-- Information provided follows --

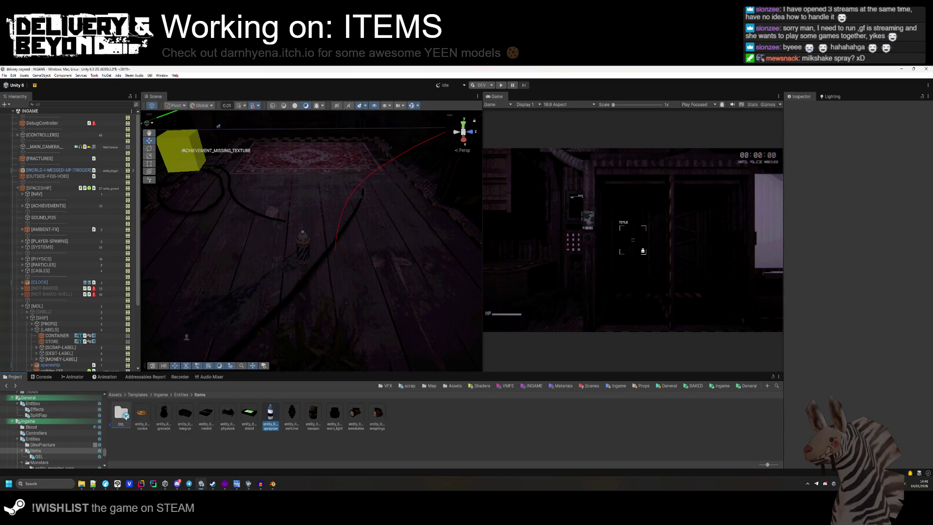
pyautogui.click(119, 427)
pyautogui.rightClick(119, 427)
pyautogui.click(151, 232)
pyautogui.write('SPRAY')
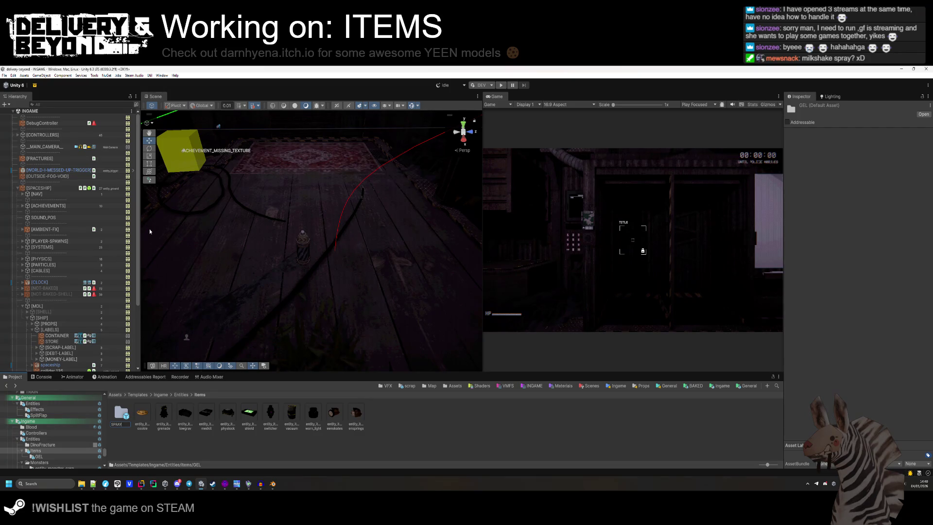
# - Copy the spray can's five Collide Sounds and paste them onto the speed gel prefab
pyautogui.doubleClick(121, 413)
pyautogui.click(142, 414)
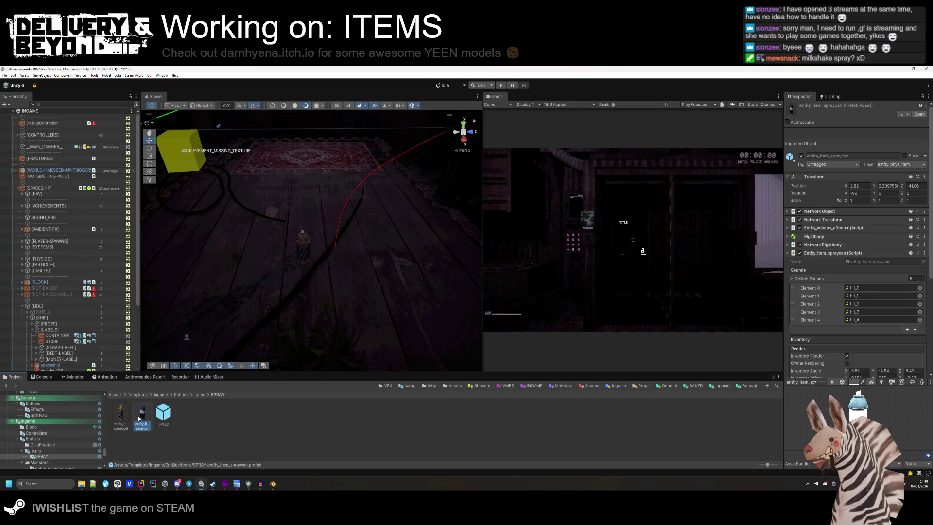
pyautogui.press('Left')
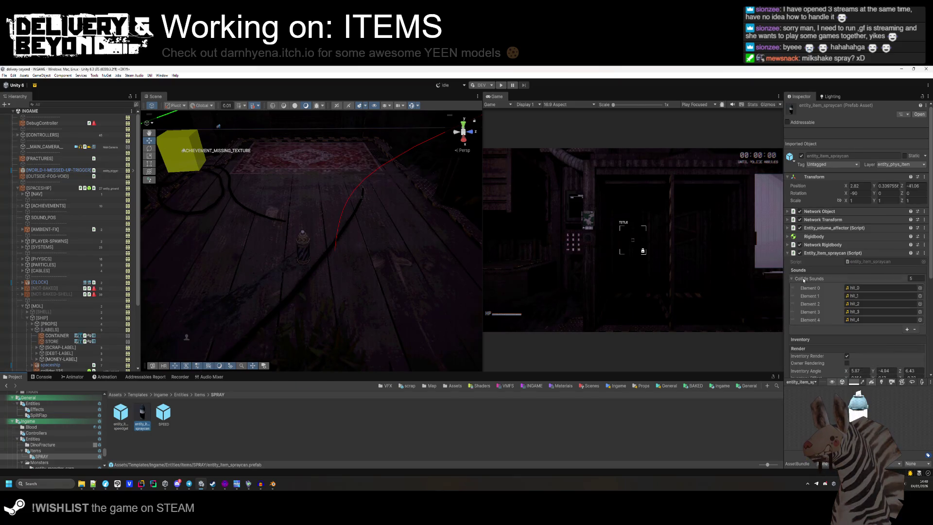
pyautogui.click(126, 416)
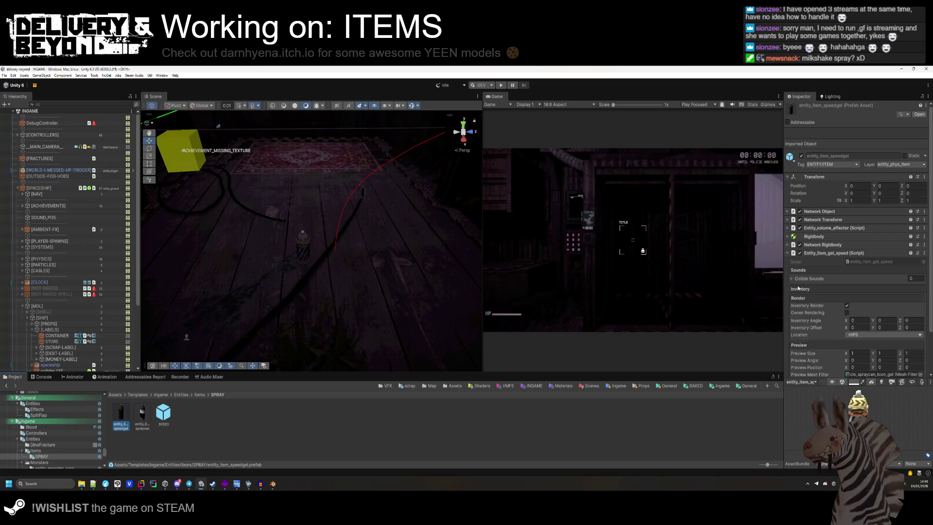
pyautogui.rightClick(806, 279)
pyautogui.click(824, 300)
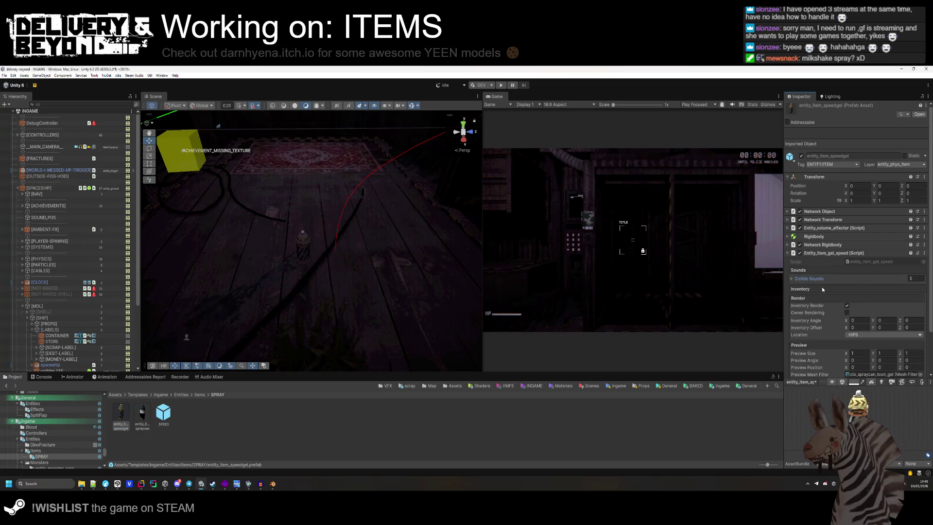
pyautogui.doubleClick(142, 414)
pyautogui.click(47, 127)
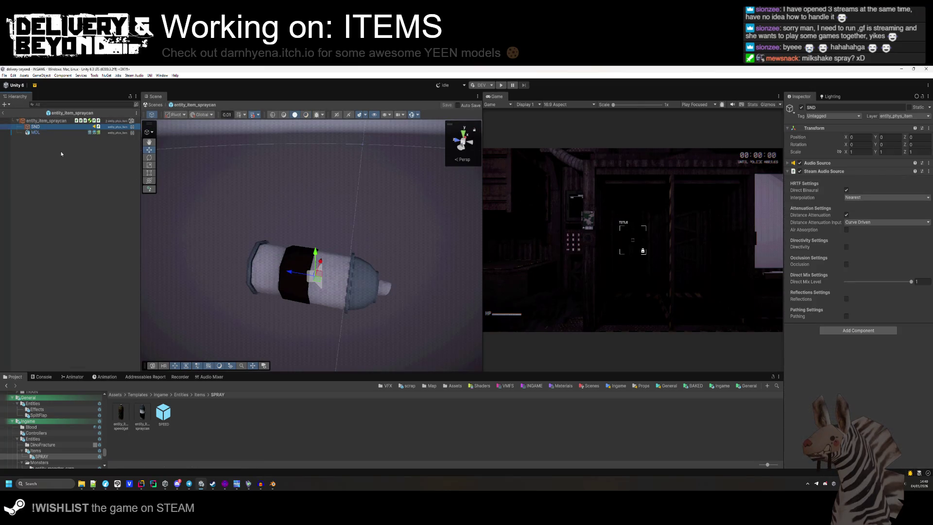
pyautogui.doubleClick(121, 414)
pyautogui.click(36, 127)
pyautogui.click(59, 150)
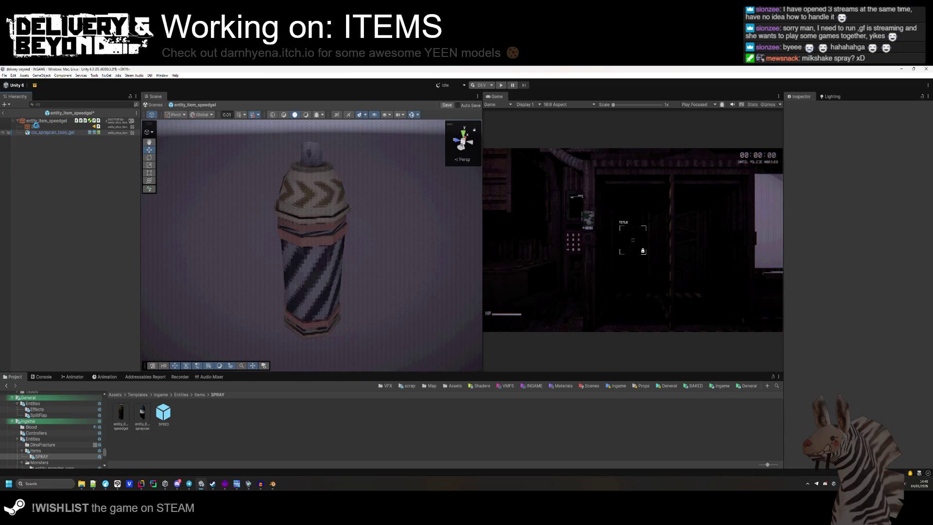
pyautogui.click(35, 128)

-- Information provided concluded --

### Activity
Run a filter over the data above and keep each line that contains the word "rightClick".

### Task solution
pyautogui.rightClick(119, 427)
pyautogui.rightClick(806, 279)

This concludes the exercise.